Un référendum populaire entérine la décision helvétique d'abandonner progressivement l'énergie atomique, d'ici à 2035. Cinq réacteurs sont actuellement en service et fournissent un tiers de l'électricité consommée dans ce pays qui souhaite s'orienter vers les renouvelables.

C'est l'épilogue d'un long débat de société : la population suisse a choisi, lors d'un référendum organisé ce dimanche 21 mai 2017, de sortir progressivement du nucléaire, une énergie qui est exploitée industriellement depuis 1969. De nombreuses votations avaient été organisées depuis les années 1990, au lendemain de l'accident de Tchernobyl. La première initiative, intitulée "Pour un abandon progressif de l'énergie atomique" avait pourtant été repoussée avec 52,9 % de personnes opposées. Toutefois, le même référendum avait également entériné l'arrêt de toute nouvelle construction de centrale nucléaire, de façon assez nette (54,5 % de pour).

 

 

De nouveau, en mai 2003, la population avait très largement rejeté une initiative de sortie du nucléaire (66,3 % de contre) et avait même levé le moratoire, entraînant la résurgence de projets de nouvelles centrales. Mais la catastrophe de Fukushima avait changé la donne, en mars 2011, entraînant la décision du Conseil fédéral de sortir progressivement du nucléaire à l'horizon de 2034. Malgré tout, une énième votation populaire avait, une nouvelle fois, repoussé cette idée au mois de novembre 2016 par 54 % de contre. Six mois plus tard, le rapport de force s'est finalement inversé, puisque 58,2 % se sont prononcés pour l'abandon de l'atome.

 

Le paradoxe helvétique

 

 

La Suisse possède aujourd'hui un parc de quatre centrales en activité - soit cinq réacteurs en tout - entrées en service entre 1969 (Beznau I) et 1984 (Leibstadt).

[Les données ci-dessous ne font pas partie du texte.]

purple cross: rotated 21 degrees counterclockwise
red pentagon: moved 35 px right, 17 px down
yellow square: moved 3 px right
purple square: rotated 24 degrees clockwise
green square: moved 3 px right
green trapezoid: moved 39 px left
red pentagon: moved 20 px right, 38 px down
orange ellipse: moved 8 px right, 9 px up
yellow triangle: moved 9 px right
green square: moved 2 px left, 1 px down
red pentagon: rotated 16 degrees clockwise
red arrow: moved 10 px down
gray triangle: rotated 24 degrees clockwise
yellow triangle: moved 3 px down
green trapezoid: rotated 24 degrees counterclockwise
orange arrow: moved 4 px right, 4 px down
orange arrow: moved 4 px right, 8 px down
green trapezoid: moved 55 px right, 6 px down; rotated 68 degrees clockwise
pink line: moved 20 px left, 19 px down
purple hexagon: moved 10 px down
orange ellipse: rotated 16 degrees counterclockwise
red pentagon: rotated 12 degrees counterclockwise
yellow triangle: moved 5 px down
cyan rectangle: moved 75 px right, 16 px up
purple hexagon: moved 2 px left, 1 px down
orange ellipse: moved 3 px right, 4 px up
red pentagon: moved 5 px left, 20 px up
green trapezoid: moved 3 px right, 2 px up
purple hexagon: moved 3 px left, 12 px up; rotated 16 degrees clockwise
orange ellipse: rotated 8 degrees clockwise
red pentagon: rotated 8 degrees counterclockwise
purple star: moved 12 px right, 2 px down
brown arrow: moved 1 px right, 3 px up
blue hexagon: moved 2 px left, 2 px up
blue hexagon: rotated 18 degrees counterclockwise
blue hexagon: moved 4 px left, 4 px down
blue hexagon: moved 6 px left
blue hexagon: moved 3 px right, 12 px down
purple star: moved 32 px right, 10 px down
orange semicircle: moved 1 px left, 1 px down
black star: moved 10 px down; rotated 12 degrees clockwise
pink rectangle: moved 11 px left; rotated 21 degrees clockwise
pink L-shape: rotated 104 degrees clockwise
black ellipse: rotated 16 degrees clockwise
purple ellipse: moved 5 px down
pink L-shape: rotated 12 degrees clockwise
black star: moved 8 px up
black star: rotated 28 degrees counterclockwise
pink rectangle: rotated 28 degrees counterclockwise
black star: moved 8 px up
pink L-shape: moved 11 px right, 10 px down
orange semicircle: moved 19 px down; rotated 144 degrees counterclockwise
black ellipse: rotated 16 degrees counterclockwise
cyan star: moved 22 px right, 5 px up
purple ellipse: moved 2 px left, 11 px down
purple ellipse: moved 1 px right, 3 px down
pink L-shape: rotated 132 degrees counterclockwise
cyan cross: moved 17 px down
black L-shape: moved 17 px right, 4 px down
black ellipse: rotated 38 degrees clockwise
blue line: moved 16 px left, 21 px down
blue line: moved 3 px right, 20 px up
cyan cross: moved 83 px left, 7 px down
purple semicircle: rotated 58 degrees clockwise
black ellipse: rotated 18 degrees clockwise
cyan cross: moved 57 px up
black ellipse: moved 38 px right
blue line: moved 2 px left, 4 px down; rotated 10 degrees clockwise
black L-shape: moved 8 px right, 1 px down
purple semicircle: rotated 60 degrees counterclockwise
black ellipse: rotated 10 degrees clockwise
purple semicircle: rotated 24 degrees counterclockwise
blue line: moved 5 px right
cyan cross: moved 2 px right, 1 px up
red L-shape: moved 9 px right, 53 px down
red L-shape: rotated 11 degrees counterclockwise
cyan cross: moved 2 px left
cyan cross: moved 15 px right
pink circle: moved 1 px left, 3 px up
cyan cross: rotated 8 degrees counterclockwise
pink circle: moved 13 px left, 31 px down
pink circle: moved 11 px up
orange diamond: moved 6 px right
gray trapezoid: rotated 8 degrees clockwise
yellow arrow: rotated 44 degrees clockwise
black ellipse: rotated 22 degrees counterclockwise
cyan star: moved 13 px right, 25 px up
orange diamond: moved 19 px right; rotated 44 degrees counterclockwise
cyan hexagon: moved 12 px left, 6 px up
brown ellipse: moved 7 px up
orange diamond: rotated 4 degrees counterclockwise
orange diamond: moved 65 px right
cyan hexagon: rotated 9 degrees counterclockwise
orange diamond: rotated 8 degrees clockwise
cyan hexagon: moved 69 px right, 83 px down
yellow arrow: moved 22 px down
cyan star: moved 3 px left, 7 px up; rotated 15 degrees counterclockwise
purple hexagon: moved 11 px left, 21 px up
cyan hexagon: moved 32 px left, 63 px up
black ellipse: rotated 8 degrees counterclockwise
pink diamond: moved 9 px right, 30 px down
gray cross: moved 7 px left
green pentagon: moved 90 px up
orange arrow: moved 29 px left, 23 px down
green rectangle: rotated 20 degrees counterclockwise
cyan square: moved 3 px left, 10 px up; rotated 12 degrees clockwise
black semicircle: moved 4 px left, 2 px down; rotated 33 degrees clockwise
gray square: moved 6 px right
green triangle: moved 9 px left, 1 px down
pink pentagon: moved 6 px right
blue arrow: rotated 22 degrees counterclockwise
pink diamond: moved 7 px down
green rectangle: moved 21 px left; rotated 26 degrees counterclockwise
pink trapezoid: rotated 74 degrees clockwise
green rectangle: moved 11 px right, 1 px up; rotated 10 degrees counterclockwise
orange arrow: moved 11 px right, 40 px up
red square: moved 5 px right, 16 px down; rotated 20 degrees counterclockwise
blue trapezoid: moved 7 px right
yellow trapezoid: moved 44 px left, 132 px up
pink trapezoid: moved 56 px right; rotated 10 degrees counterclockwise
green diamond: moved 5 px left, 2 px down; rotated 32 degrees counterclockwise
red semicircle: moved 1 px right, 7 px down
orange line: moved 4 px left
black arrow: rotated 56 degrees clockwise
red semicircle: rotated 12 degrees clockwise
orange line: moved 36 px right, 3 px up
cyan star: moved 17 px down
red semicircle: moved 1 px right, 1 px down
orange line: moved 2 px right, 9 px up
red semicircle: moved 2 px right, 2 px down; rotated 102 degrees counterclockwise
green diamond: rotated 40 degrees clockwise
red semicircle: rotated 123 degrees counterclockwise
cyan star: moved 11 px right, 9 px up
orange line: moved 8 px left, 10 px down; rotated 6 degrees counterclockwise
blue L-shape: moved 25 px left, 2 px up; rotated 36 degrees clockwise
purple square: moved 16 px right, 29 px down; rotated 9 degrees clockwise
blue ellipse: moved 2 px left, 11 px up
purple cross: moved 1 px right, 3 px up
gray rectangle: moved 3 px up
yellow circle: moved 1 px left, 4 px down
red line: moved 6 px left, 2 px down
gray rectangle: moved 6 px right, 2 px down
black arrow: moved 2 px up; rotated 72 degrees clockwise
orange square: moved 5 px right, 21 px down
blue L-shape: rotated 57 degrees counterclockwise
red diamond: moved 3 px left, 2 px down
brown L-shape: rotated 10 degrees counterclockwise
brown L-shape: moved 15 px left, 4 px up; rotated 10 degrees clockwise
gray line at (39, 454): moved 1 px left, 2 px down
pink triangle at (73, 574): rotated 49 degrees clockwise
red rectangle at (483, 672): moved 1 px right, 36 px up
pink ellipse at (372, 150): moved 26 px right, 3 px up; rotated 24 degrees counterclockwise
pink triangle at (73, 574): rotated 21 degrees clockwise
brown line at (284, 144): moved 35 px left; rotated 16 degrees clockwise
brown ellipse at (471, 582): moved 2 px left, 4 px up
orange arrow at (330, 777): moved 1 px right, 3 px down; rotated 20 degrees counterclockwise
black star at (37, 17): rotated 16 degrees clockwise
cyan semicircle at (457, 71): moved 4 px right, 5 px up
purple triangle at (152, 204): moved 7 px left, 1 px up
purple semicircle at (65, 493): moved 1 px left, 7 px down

Leurs centrales sont donc, pour la moitié d'entre elles, plus vieilles que la centrale de Fessenheim (détenue à 15 % par un consortium d'énergéticiens suisses Axpo, Alpiq et BKW). Certains activistes suisses réclamaient pourtant sa fermeture immédiate en raison de son implantation trop proche de leur territoire. Le pays tire cependant environ un tiers de son électricité de ses propres réacteurs. Il s'agit donc de la deuxième source de courant après l'hydroélectricité (60 %), mais qui reste très loin devant les énergies renouvelables (6 %) appelées à monter en puissance. Il faut noter que l'année 2016 a été la première où la Confédération helvétique a importé plus de courant qu'elle n'en a vendu à ses voisins, ce qui a peut-être motivé la décision de transition vers des énergies renouvelables - et donc locales. Les opposants à l'arrêt de l'atome civil regrettent, pour leur part, un risque de renchérissement de l'énergie : le tarif passera effectivement de 1,5 centime d'euro/kWh à 2,3 c€/kWh (+53,3 %), mais des soutiens accrus aux exploitants de barrages hydrauliques pourraient coûter des centaines de millions d'euros au contribuable chaque année.

 

L'arrêt de l'industrie nucléaire - outre le défi énergétique - posera également la question des déchets et matériaux issus des déconstructions, dans les 20 ans qui viennent. Pour l'heure, les combustibles radioactifs usagés sont entreposés dans le site temporaire de Würenlingen mais le volume accumulé sur place (7.500 m3) est sans commune mesure avec ce qu'il faudra stocker lors du démantèlement des centrales (95.000 m3). Des recherches relatives au stockage définitif sont donc menées dans le Jura suisse, au laboratoire souterrain du Mont-Terri, l'équivalent du laboratoire de Bure en France. Il faut également noter que le développement du nucléaire ne s'est pas fait sans heurt au cœur des Alpes, puisqu'un grave incident s'est déroulé en janvier 1969 sur le réacteur de recherche de Lucens, entraînant la contamination d'un réseau de grottes et la condamnation du site.